Er zijn parallellen te trekken tussen SAIMR en de gekende activiteiten van bepaalde huurlingen in die tijd. De ‘Congo Red’ in de SAIMR-documenten zou een codenaam kunnen zijn voor de Fransman Bob Denard. Hij leidde in 1961 een mobiele eenheid van het Katangese leger met de bijnaam ‘Congo Red Group’, wegens de rode baretten.

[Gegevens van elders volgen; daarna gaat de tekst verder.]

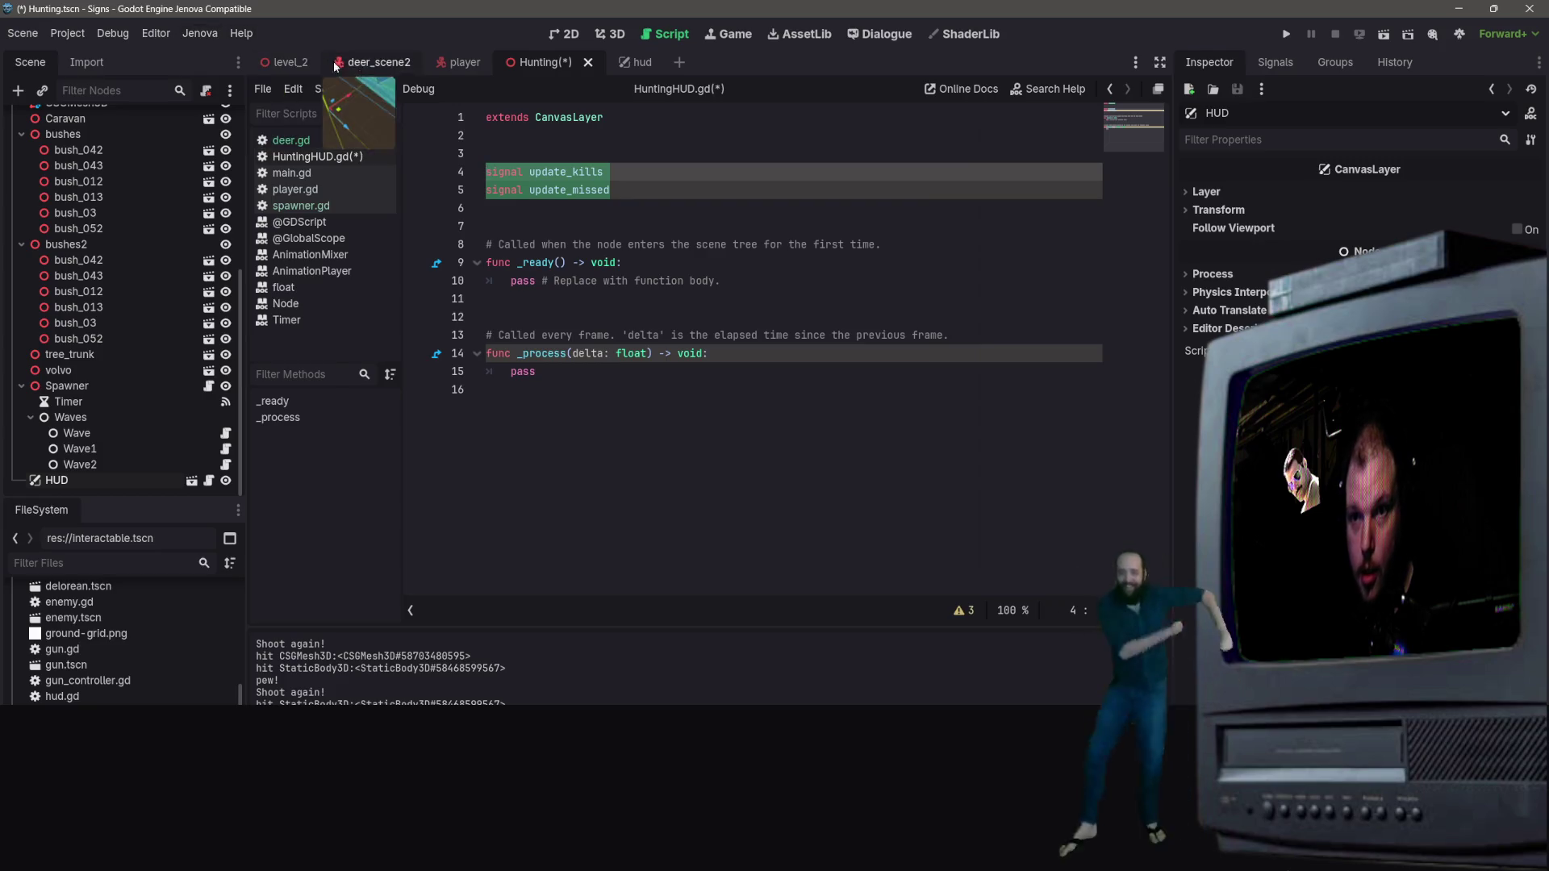
click(69, 34)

Er is ook een operatie in de jaren 80 waarbij SAIMR betrokken was, waarvan we weten dat ze werd geleid door de beruchte Britse huurling Michael ‘Mad Mike’ Hoare en de Zuid-Afrikaan Jeremy Puren. Begin jaren 60, de tijd van de dood van Hammarskjöld, ronselden beide heren huurlingen voor de strijd in Congo. Ze deden dat onder andere vanuit een rekruteringskantoor in Johannesburg, toevallig of niet, de thuishaven van SAIMR. 

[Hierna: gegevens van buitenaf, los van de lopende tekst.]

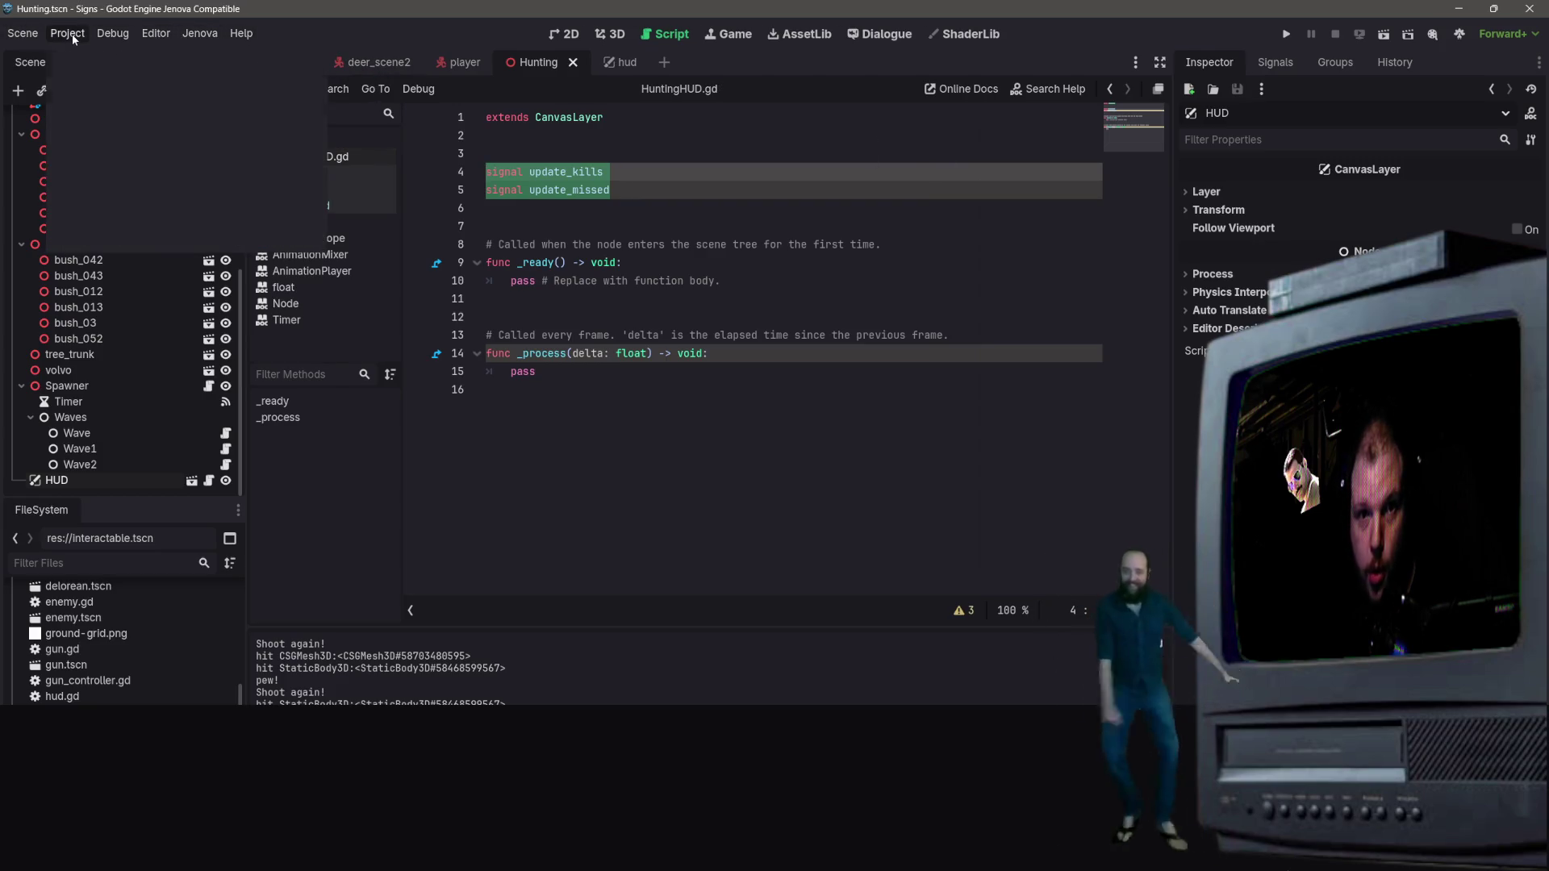
Step: Open signal_bus.gd from the FileSystem dock
click(30, 416)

Ook de Belg Charles Huyghe behoorde tot hetzelfde rekruteringskantoor. Van Huyghe is ondertussen aangetoond dat hij rechtstreeks betrokken was bij de moord op Patrice Lumumba. Samen met Jeremy Puren was Huyghe op de luchthaven van Ndola, in de nacht dat het vliegtuig van Hammarskjöld vlakbij neerstortte.

Jan Van Risseghem

Congo Red zou een codenaam kunnen zijn voor een andere beruchte huurling, de Fransman Bob Denard. Hij leidde in 1961 een mobiele eenheid van het Katangese leger met de bijnaam ‘Congo Red Group’

Dat alles doet de vraag rijzen of deze hypothese te verzoenen valt met de getuigenis van Pierre Coppens, die aan deze krant vertelde dat piloot Jan Van Risseghem aan hem de raid op het vliegtuig van Hammarskjöld had opgebiecht. Was de bom niet afgegaan en was er daarom overgeschakeld op een B-plan? 

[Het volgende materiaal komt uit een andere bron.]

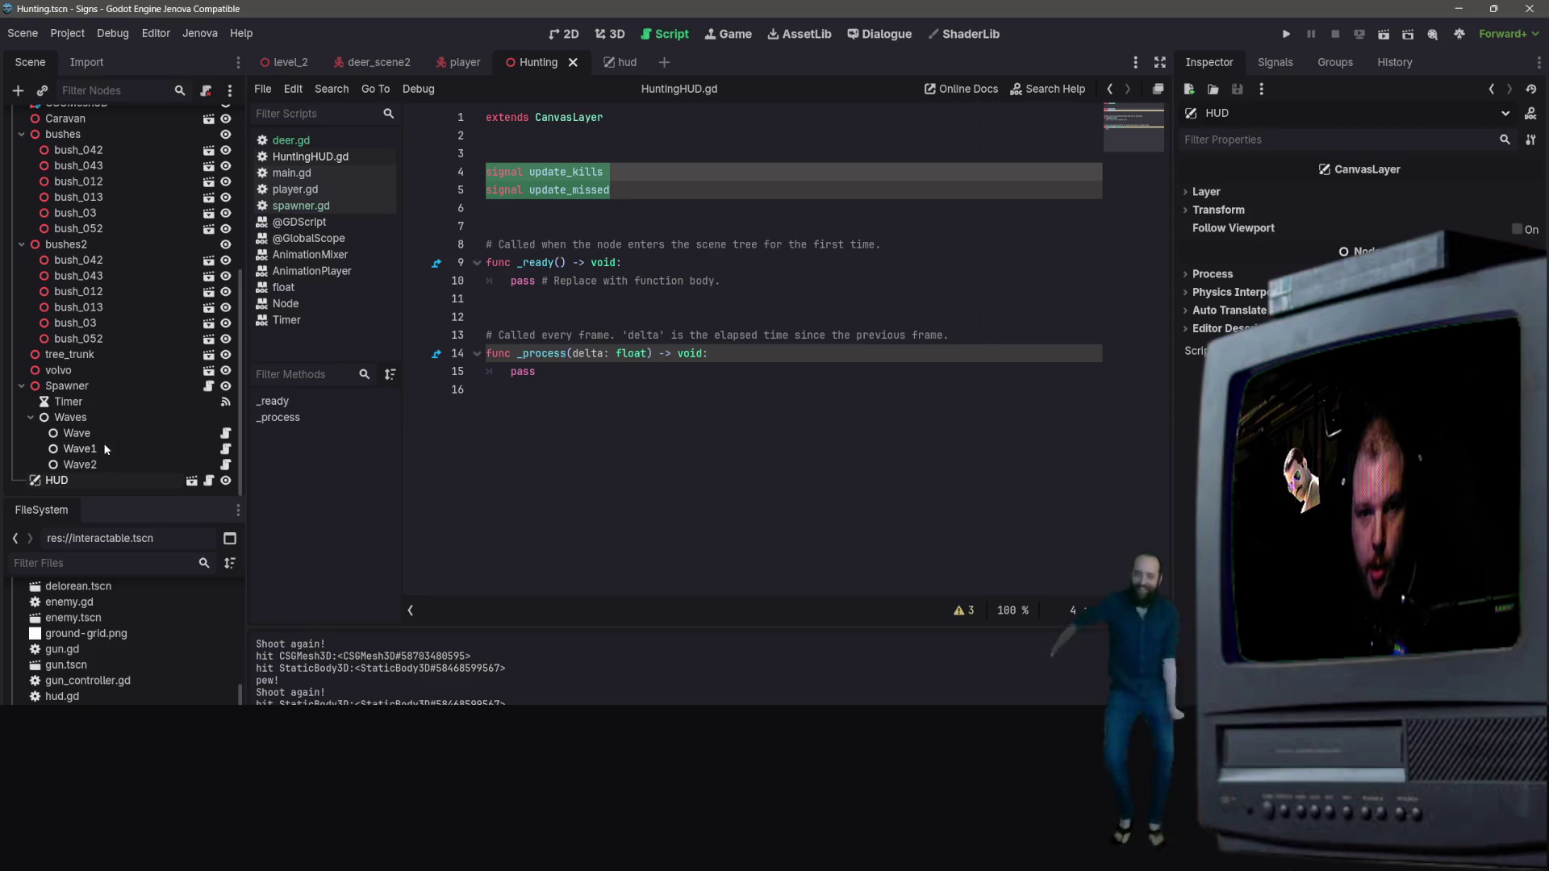
scroll(145, 653, down, 3)
scroll(171, 680, down, 10)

Dat is alleszins wat de laatste brief suggereert die Desmond Tutu publiek heeft gemaakt. ‘Apparaat heeft gefaald’ en vervolgens heeft SAIMR een ‘adelaar’ uitgezonden. In de documenten die zijn opgemaakt bij de arrestatie van Van Risseghem door de Verenigde Naties staat Johannesburg vermeld als rekruteringscentrum. Gebeurde dat via Mike Hoare? Of langs SAIMR? Of waren beide organisaties een en dezelfde? 

Jan Van RisseghemBeeld RV

Alexander Jones woont in afwachting van de documentaire alvast ondergedoken in Europa en heeft een advocaat in de arm genomen.

Dit artikel kwam onder meer tot stand in samenwerking met het Scandinavisch-Belgische team achter de film Cold Case Hammarskjöld, die op 26 januari in première gaat op het Amerikaanse Sundance-filmfestival. De Belgische première volgt op het Docville-festival in Leuven in maart.